** Passage **
Kunji research crypto market update

Nexo has refused rumours that negotiations to buy struggling rival crypto lender Vauld had come to an end. In June, Vauld applied to a Singaporean court for defense from litigation and creditors. Darshan Bathija, the founder and CEO of Vauld, informed the company’s creditors in an email that talks with Nexo “had unfortunately not come to fruition.” Under American banking laws, the action was equivalent to a Chapter 11 bankruptcy. According to Nexo, Vauld’s creditors, not its previous CEO, are in charge of the company’s future. This month, Nexo revealed plans to purchase Vauld. A final acquisition proposal as well as an open letter was delivered by the Singapore-based corporation. Customers will have access to Nexo’s new accounts’ allotted digital assets for borrowing, earning, and exchanging.

In order to respond to the present market environment, Octopus Network, a decentralized app chain network that is natively built on NEAR Protocol, has declared that it will be “refactoring.” Octopus Network will fire 12 out of 30 employees, or 40% of its workforce as a part of its restructuring process. The salaries of the remaining employees will likewise be reduced by 20%, and their team token incentive will be permanently discontinued. According to the founder Louis Liu, the present “crypto winter” would likely remain at least another year, if not much longer, and “most Web3 startups will not survive. The company was “not immune” to the effects of FTX collapse, according to Alex Harper, the CEO, despite having no exposure to FTX. If conditions of the market continue to go down then there is a possibility of more layoffs taking place in the crypto workforce.

** Activities **
**a.** According to the crypto market update, how many Octopus Network employees will be let go?
**b.** Reproduce the crypto market update word for word from "In order to" to "the crypto workforce.".

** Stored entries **
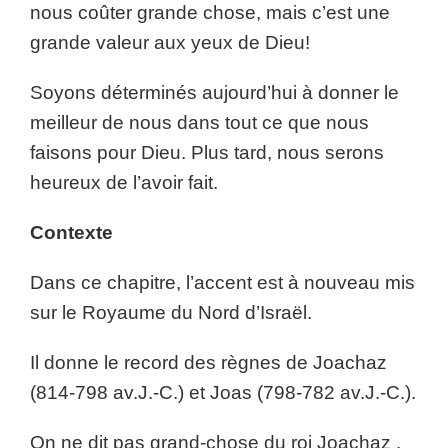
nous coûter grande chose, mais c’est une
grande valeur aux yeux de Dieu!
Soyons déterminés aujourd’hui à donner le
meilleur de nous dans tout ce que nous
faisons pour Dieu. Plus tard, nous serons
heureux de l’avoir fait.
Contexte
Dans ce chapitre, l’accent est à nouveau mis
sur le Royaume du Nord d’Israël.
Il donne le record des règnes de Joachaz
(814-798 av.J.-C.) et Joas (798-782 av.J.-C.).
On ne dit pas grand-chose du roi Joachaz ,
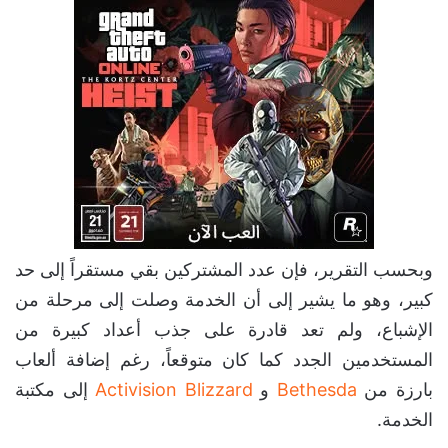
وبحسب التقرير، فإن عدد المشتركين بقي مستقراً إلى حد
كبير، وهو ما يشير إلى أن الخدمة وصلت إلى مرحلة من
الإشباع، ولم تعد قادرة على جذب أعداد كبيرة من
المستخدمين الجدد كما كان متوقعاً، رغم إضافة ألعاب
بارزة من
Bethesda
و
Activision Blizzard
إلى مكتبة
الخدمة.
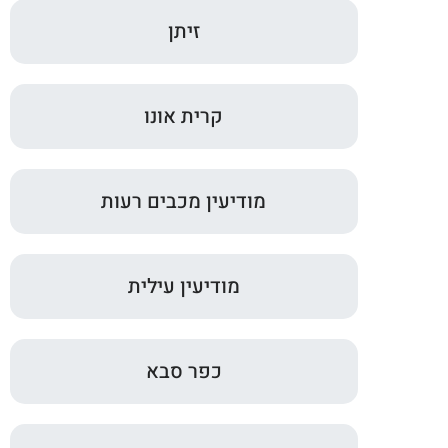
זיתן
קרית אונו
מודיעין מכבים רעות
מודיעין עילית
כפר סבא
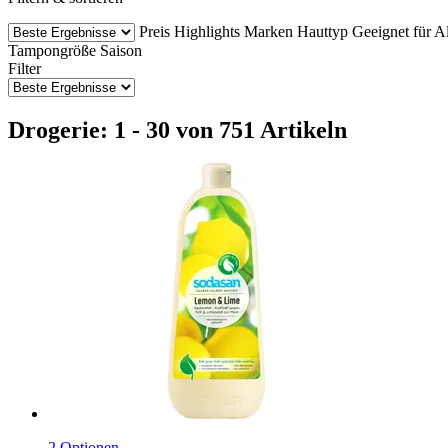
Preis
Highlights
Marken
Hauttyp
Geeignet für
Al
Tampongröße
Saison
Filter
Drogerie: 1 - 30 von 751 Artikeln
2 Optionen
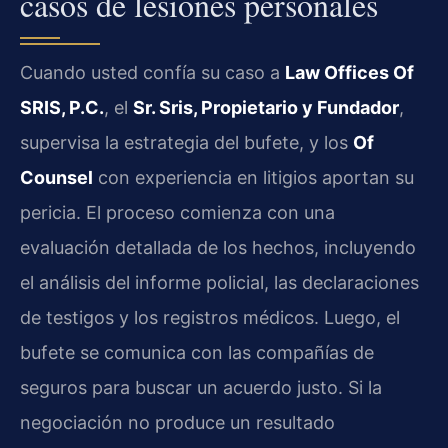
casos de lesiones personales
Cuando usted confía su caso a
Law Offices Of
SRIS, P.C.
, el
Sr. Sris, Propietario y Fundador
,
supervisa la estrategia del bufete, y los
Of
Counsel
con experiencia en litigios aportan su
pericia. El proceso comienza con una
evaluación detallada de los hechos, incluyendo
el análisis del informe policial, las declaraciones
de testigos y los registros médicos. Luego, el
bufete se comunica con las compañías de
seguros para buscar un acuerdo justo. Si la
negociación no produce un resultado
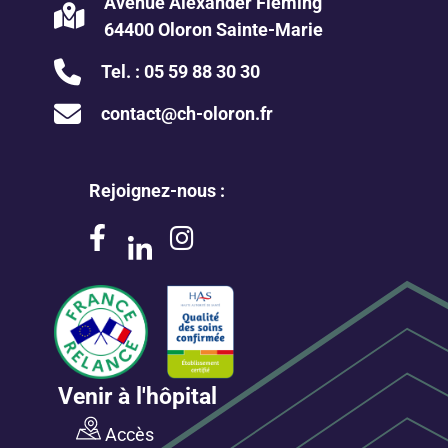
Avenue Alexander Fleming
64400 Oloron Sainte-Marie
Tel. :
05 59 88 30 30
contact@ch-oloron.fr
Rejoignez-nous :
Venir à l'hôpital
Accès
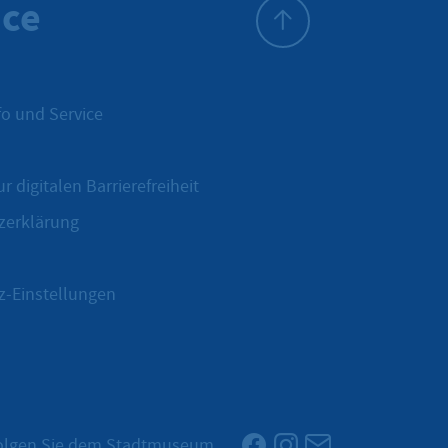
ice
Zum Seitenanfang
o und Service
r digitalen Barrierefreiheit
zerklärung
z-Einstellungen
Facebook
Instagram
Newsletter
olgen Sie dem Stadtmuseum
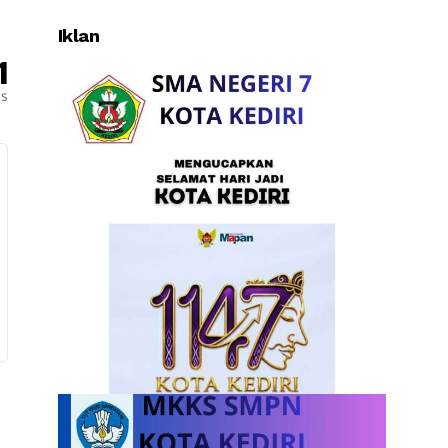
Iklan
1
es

==

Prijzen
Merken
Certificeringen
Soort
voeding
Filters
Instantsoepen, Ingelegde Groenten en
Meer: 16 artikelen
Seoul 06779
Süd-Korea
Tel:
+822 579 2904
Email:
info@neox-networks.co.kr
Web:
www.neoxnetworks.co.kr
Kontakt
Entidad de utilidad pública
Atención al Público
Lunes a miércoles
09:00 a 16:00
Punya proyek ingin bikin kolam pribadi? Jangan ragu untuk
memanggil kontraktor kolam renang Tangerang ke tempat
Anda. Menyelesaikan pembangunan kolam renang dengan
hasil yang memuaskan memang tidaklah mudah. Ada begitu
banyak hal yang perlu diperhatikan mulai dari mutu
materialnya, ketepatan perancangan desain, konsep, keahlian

** Your responses **
**a.** 12 of its 30 employees, or 40% of its workforce.

**b.**
In order to respond to the present market environment, Octopus Network, a decentralized app chain network that is natively built on NEAR Protocol, has declared that it will be “refactoring.” Octopus Network will fire 12 out of 30 employees, or 40% of its workforce as a part of its restructuring process. The salaries of the remaining employees will likewise be reduced by 20%, and their team token incentive will be permanently discontinued. According to the founder Louis Liu, the present “crypto winter” would likely remain at least another year, if not much longer, and “most Web3 startups will not survive. The company was “not immune” to the effects of FTX collapse, according to Alex Harper, the CEO, despite having no exposure to FTX. If conditions of the market continue to go down then there is a possibility of more layoffs taking place in the crypto workforce.